### Activity
Copy each of the entries below word for word, leaving out the pictures.

### Extracted data
++++++++++++++++++++
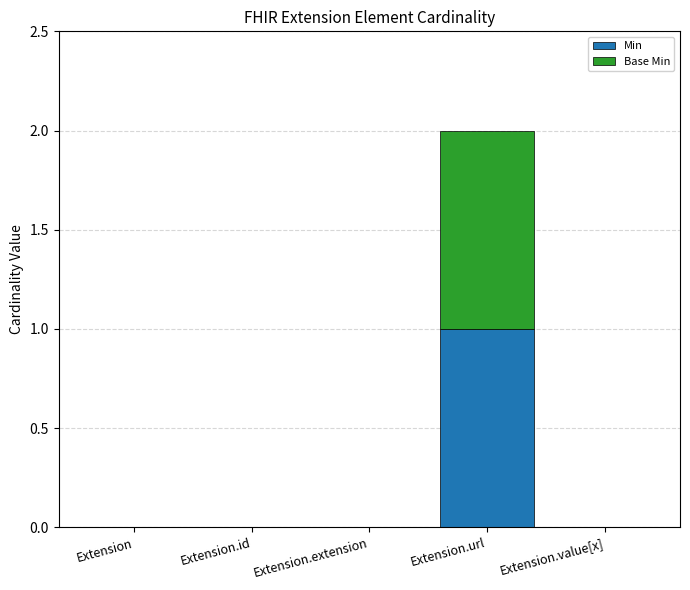

Reading left to right, list the values for the Min series.

Extension=0	Extension.id=0	Extension.extension=0	Extension.url=1	Extension.value[x]=0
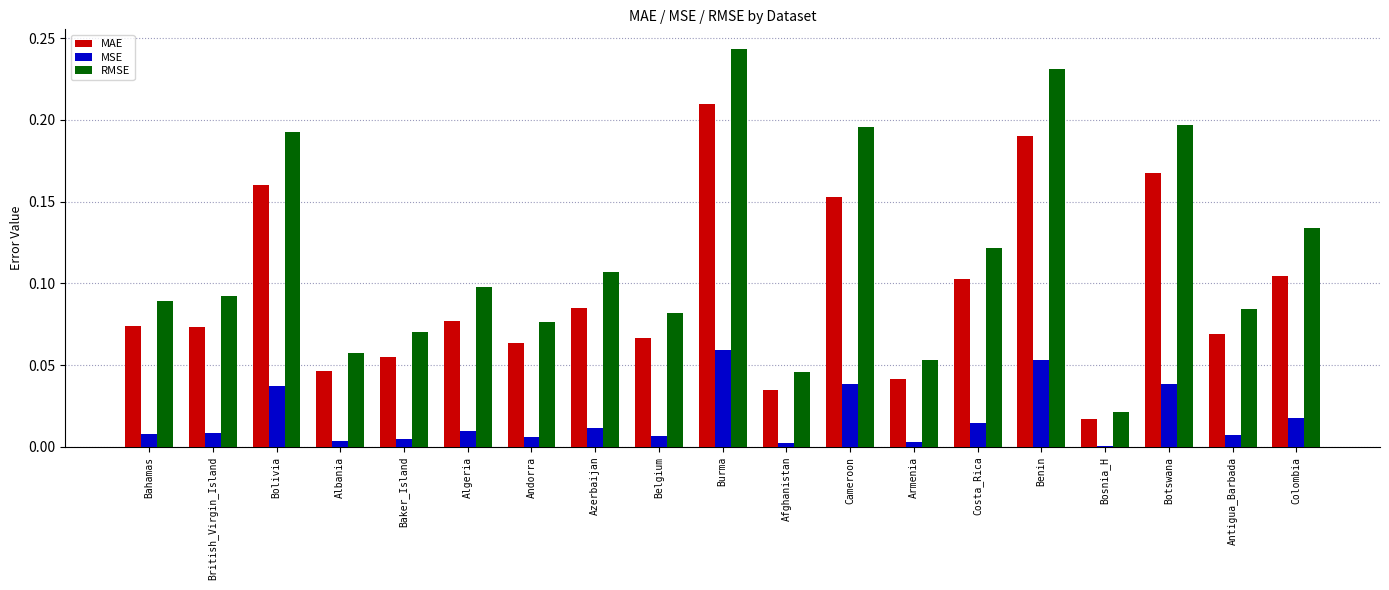

Which category has the highest value across all series?

Burma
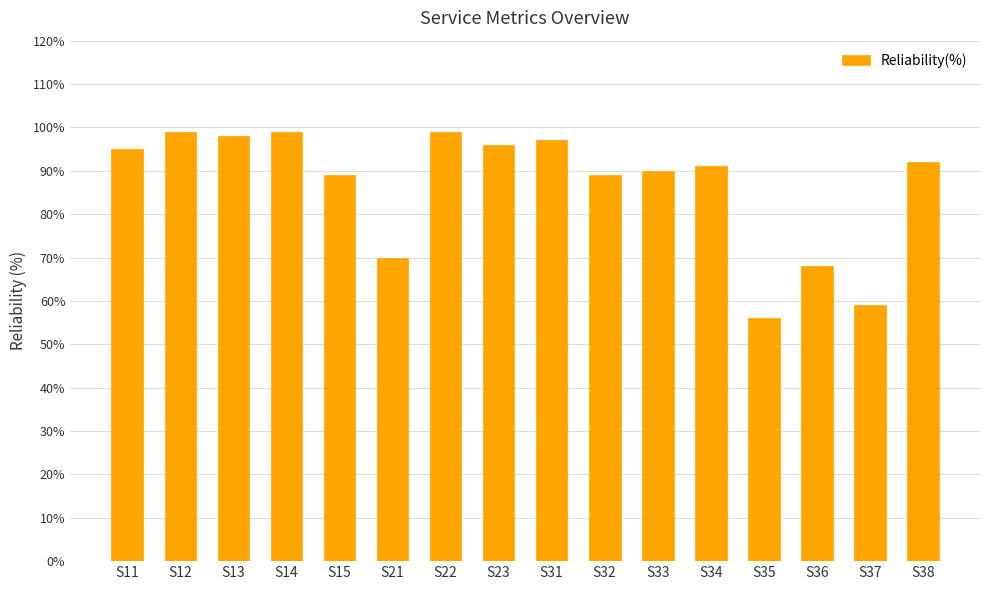

Reading left to right, extract all data points from this chart.

95	99	98	99	89	70	99	96	97	89	90	91	56	68	59	92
++++++++++++++++++++
### Task output
Reading left to right, list the values for the Min series.

Extension=0	Extension.id=0	Extension.extension=0	Extension.url=1	Extension.value[x]=0

Which category has the highest value across all series?

Burma

Reading left to right, extract all data points from this chart.

95	99	98	99	89	70	99	96	97	89	90	91	56	68	59	92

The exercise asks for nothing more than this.